Начиная день, Марина Николаевна ужаснулась его лежащей впереди бесконечности и тому душевному напряжению, которое придется выдержать. Помогло ей странное, постепенно завладевшее ею, похожее на сон наяву состояние. Происходящее вокруг отдалилось как-то, казалось нереальным, словно отделенным от нее стеклянной перегородкой, и не задевало, не трогало ее. Она привычно, механически делала то, что от нее требовалось и ожидалось, почти не замечая этого. О том же, что произошло вчера и что ждет ее в будущем, она тоже думала мало и как-то отрывочно. Душа ее словно бы затаилась на время, страшась и не находя сил принять на себя всю тяжесть случившегося.
Когда она вышла вечером из библиотеки, то увидела ожидавшего ее Дмитрия. Он вежливо, как с посторонним человеком, поздоровался с ней и сказал:
— Пройдемся пешком, надо поговорить.
Она молча кивнула. Дремотное состояние, владевшее ею целый день, исчезло, и теперь она воспринимала все четко и остро.
— Разговор наш будет недолгим, — сказал Дмитрий. — Я подаю на развод и ухожу из дома. Ты, конечно, понимаешь, что это не может быть иначе.
— Разумеется, — ответила она.
— Ну, вот и все, в сущности, — усмехнулся он. — Лихо мы с нашей жизнью разделались! В считанные секунды. Никчемная, выходит, она была.
— Нет, мы хорошо жили.
Дмитрий рассмеялся зло и коротко.
— Настолько хорошо, что ты… Что там говорить! — оборвал он сам себя.
— Мы хорошо жили, — повторила Марина Николаевна. — Ты прости меня, Дима, если сможешь. Когда-нибудь…
— А-а! — Дмитрий поморщился, словно от боли. — Не ожидал я такого от тебя, вот что. Ну — никак.
— Я тоже от себя не ожидала.
— Ребят жалко, сил нет. И несправедливо, главное. Ты эту кашу заварила, и с тобой же они останутся.

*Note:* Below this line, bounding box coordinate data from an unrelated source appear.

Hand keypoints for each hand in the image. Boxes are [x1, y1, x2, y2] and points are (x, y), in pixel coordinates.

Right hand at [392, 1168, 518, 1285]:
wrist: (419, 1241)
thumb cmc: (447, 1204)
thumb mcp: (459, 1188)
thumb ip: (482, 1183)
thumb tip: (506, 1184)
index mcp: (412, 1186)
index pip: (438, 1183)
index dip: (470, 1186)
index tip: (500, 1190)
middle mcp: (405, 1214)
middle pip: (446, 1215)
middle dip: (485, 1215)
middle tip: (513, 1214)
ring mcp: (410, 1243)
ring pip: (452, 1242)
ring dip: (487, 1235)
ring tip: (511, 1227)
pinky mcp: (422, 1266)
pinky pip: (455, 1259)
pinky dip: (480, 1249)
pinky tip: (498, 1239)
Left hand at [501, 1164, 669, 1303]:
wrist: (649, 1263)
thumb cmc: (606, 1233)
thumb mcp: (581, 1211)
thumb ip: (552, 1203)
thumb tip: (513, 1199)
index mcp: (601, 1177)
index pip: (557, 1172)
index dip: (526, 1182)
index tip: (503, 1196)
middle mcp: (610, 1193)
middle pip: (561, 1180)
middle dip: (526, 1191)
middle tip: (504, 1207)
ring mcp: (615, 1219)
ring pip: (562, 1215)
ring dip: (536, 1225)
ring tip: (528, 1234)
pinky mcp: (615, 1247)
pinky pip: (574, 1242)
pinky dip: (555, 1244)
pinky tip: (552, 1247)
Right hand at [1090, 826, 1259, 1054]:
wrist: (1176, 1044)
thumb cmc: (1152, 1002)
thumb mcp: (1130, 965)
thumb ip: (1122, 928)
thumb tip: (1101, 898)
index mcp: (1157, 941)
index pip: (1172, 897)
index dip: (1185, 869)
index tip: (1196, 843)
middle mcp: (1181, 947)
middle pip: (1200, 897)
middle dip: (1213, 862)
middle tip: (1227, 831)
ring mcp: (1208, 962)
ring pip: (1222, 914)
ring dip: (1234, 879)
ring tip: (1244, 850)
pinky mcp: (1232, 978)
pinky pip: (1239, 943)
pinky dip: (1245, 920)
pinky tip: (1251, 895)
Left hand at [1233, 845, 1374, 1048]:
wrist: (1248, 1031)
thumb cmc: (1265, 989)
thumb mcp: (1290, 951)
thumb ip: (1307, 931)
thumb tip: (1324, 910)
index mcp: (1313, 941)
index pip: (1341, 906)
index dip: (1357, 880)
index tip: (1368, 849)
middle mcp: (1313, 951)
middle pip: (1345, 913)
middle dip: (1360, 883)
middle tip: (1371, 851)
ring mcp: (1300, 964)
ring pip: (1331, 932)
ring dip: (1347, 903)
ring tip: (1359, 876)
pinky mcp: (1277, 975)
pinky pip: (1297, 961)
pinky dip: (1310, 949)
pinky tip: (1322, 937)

— Будешь приходить, общаться.
— Общаться! С детьми надо жить, а не общаться!
— Прости…
— Нечего мне прощать! — крикнул Дмитрий. — Разве что сказать надо было раньше, не темнить со всякими там командировками. Ну, да ладно… Значит так, уйду я скоро, но не сразу, надо же с жильем определиться. А поэтому не будем пока домашних своих этой новостью радовать. Скажем перед самым уходом.
Последующие два дня, до того, как позвонил Павел, были очень тяжелы для Марины Николаевны. Она ясно и трезво увидела наконец свое положение, и эта трезвость оказалась мучительной.
Дмитрий избегал оставаться с ней с глазу на глаз, и она была благодарна ему за это. Мать выглядела встревоженной, несколько раз делала попытки расспрашивать Марину Николаевну, но та решительно пресекала их в самом начале. Только дети оставались прежними, однако и с ними Марине Николаевне было теперь нелегко. Чувство вины лишало ее естественности и свободы в общении, делало то излишне уступчивой и мягкой, то неоправданно, до нелепости, строгой.